Out of the corner of his mouth Redmond shot, tensely, "Dye think he—"

"Oh!" broke in Yorke resignedly, sotto voce. "You can't fool him! . . . Isch ga bibble, anyway!"

"Yorkey!" an' "Reddy!" that worthy was mumbling tu himself—over and over again, "Yorkey!" an' "Reddy!" "'Tis so they name each other—now! Blarney me sowl! 'Tis come about! Fifty-fifty, tu—from th' mugs av thim. Peace, perfect peace, in th' fam'ly at last! Eyah! I wud have given me month's pay-cheque for a ring-side seat." He sighed deeply.

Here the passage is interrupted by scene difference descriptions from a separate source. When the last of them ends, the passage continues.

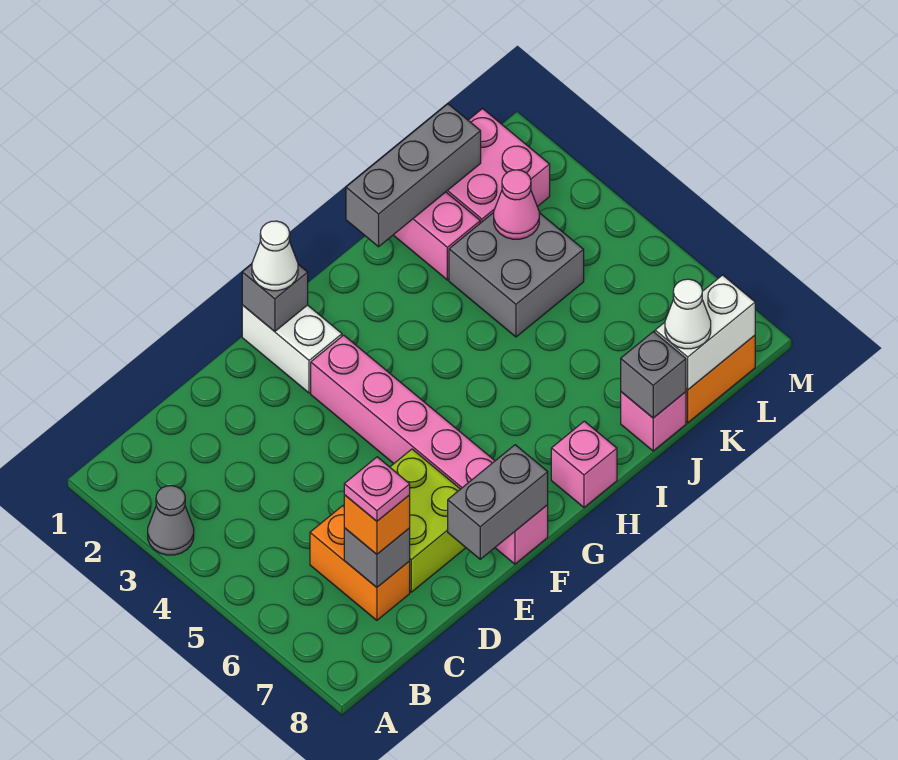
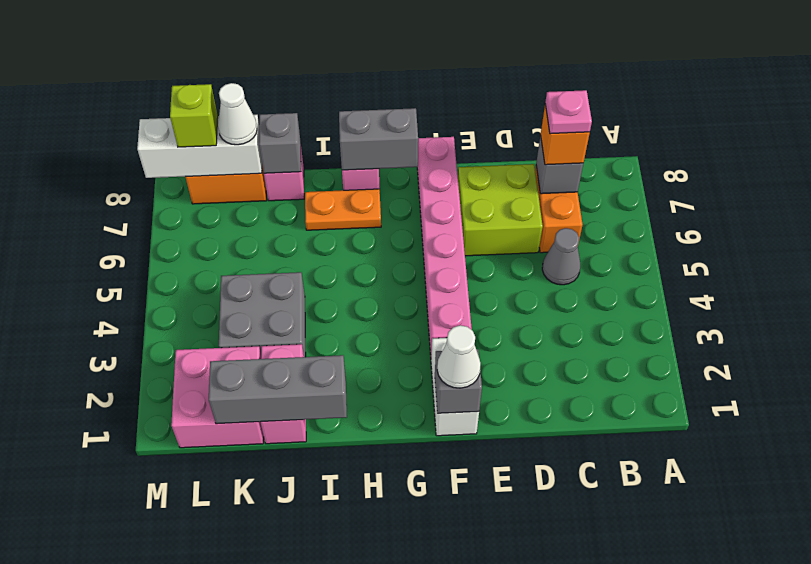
grey 1x1 cone [148,486,194,555] -> grey 1x1 cone moved to [542,228,580,285]
grey 1x2 brick [448,445,548,559] -> grey 1x2 brick moved to [339,108,418,170]
none -> orange 1x2 plate [305,189,381,230]
pink 1x1 cone [494,170,539,239] -> none
white 1x2 brick [655,275,755,390] -> white 1x3 brick [137,115,262,178]
none -> lime 1x1 brick [170,84,218,147]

They reached the fatal spot. Slavin, his levity gone, stepped out of the cutter and, retaining the lines of his restive team, stared long at the gruesome spectacle before him, with a sort of callous sadness.

"These tu must have lain here th' night," he remarked, indicating the frost-rimed forms, "have yez sized things up? Got th' lay av fwhere ut happened?"

Redmond made affirmative response.

"Can you place him, Sergeant?" queried Yorke.

"Eyah! Onless I am vastly mishtuk. Whoa, now! shtand still, ye fules!
Fwhat yez a-scared av? Here, Yorkey! hold T an' B a minnut!"

He pushed over his lines to the latter and, producing a pair of leather-cased brand-inspector's clippers, he cropped bare a circular patch on the defunct horse's nigh shoulder. Shorn of the thick, seal-brown winter hair, the brand was now plainly visible. Enlightenment came to Yorke in a flash, as he peered over his superior's shoulder.